Jetzt ist es tatsächlich November geworden, so, wie man ihn kennt. Jetzt müssen wir es uns drinnen wieder gemütlich machen. Bis vor ein paar Tagen badeten die Spatzen noch zu Fünfzehnt in ihrer Wanne aus Stein, ein letztes Mal und alle gleichzeitig. Sie veranstalten jedes Jahr zum Abschluss der Badesaison, solch ein Fest. Alle unsere Vögel kommen dann zusammen, stellen sich an, warten, bis sie an der Reihe sind und steigen hinein. Dann spritzen sie nur so um sich und haben offenbar einen riesen Spaß dabei, so dass das Badewasser laufend ergänzt werden muss. Ich wundere mich nur darüber, dass die Vögel es im Sommer scheinbar weniger nötig hatten, sich zu erfrischen, als jetzt, wo die Temperaturen doch seit einigen Tagen schon sehr viel ungemütlicher geworden sind. So denke ich, hat es tatsächlich mit der Reinigung zu tun und damit, das Gefieder nach dem Bade ordentlich zu putzen und schön einzufetten, damit der Winter kommen kann. Sie futtern jetzt auch extrem viel und bevorzugen unsere, extra für sie geknackten Nüsse, vom eigenen Walnussbaum.
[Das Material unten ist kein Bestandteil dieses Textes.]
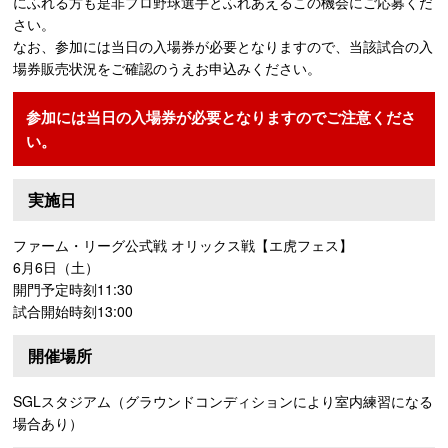
にふれる方も是非プロ野球選手とふれあえるこの機会にご応募くだ
さい。
なお、参加には当日の入場券が必要となりますので、当該試合の入
場券販売状況をご確認のうえお申込みください。
参加には当日の入場券が必要となりますのでご注意くださ
い。
実施日
ファーム・リーグ公式戦 オリックス戦【エ虎フェス】
6月6日（土）
開門予定時刻11:30
試合開始時刻13:00
開催場所
SGLスタジアム（グラウンドコンディションにより室内練習になる
場合あり）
Wenn es mich bei Nieselregen und ungemütlichen Temperaturen im Minusgradbereich irgendwann doch nach Farben dürstet, habe ich das dringende Bedürfnis meine ehemalige Gärtnerkollegin Margit auf ihrer Arbeitsstelle im Berliner Umland zu besuchen, denn dort gibt es, obwohl draußen alles frostig Grau ist, Farbesatt anzuschauen. Die schönsten Blumen stehen hier in einer kühlen Halle und warten auf Blumenbinder und Floristen, die dann aus ihnen die prachtvollsten Sträuße binden. Margit inhaliert also den ganzen langen Arbeitstag über sozusagen, Schönheit pur. Doch ab und an braucht sie eine Rauchpause und dann ist meine Gelegenheit für eine kurze Stippvisite gekommen. Die Blumen sind fast alle ohne eine Spur von Duft, den haben sie leider der Pracht und Größe ihrer Blüten opfern müssen, aber sie leuchten dafür in den herrlichsten Farben. Nach ihnen sortiert stehen sie in ihren Kübeln und diese Farbenpracht, die in allen Schattierungen des Regenbogens leuchtet, fasziniert mich total und ich sauge alle diese Farben förmlich auf.
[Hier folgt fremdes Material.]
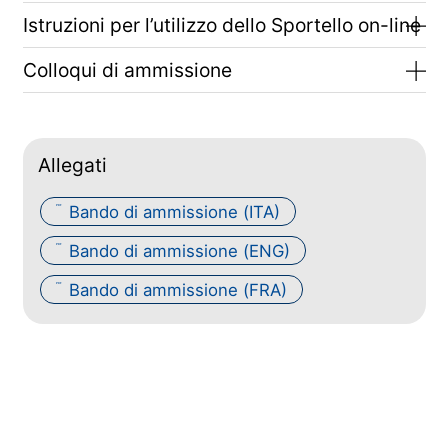
Istruzioni per l’utilizzo dello Sportello on-line
Colloqui di ammissione
Allegati
Bando di ammissione (ITA)
PDF
Bando di ammissione (ENG)
PDF
Bando di ammissione (FRA)
PDF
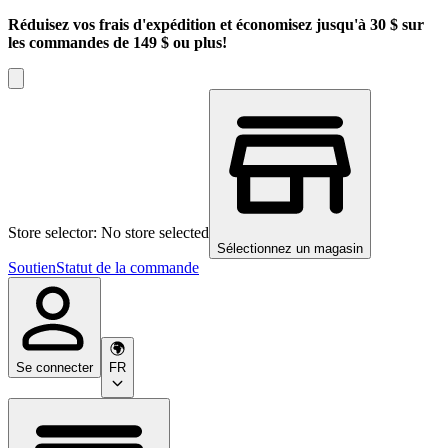
Réduisez vos frais d'expédition et économisez jusqu'à 30 $ sur
les commandes de 149 $ ou plus!
Store selector: No store selected
Sélectionnez un magasin
Soutien
Statut de la commande
Se connecter
FR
Ich habe schon oft während meiner Besuche gedacht, wie meine Freundin da so inmitten dieser blumigen Pracht zugange ist und all diese schönen Gestalten unter ihrer Obhut hat, das ist faszinierend und erinnert mich in gewisser Weise, an die Göttin FLORA, die in ihrem Reich alle Pflanzen unter sich hat und diese hegt und pflegt und behütet. Naturhistorisch betrachtet, wird nach ihr der gesamte Reichtum an grünen Gewächsen auf unserer Erde benannt. Margit kenne ich seit Jugendtagen, als wir beide noch als Junggärtner im Potsdamer Umland arbeiteten. Während ich die Sparte wechselte, blieb sie den Pflanzen treu, heute steht sie im Blumengroßmarkt ihren Mann und kann kräftig zupacken, wenn es sein muss. Ihre Hände und die ganze Erscheinung sprechen davon. Der Gedanke, mich mit dem Bild der FLORA auseinandersetzen zu wollen, kam mir in den Sinn, als sich mir ein Kontrast zwischen den üppigsten Rosengebinden in sämtlichen Farben einerseits und der leisen Melancholie meiner Freundin andererseits, offenbarte.
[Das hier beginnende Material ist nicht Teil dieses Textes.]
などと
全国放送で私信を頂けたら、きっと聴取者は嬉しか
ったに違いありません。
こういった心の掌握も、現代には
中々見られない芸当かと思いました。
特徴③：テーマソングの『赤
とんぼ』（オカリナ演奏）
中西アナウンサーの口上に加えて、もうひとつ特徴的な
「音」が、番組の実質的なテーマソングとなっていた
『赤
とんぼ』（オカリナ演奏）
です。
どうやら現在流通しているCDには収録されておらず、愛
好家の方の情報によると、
Gehüllt in eine robuste Arbeitskleidung – warmes, grobes Hemd mit wollener Jacke darüber, entspricht meine Gärtnerfreundin der idealisierten, geschönten und langweiligen FLORA nämlich überhaupt nicht. In sämtlichen bildkünstlerischen Darstellungen wird ja eigentlich immer eine, mit dem Frühling assoziierte, liebreizende und leicht bekleidete, jugendlich anmutende Frau mit Blüten im Haar gepriesen, die besonders den Anforderungen bedürftiger Männerherzen entspricht. Für die schon etwas reifere Frau, nachdenklich, lebenserfahren und mutig sich ihrer Haut erwehrend, ist da kein Platz. Es geht ihr ähnlich so, wie der Werderaner Baumblütenkönigin, die auch nur ganz jung an Jahren sein darf. Mir macht es von daher eine große Freude jegliche Erwartungen zu unterwandern, um bei der Gestaltung meiner FLORA nun, beherzt all die überholten Klischees, links liegen zu lassen.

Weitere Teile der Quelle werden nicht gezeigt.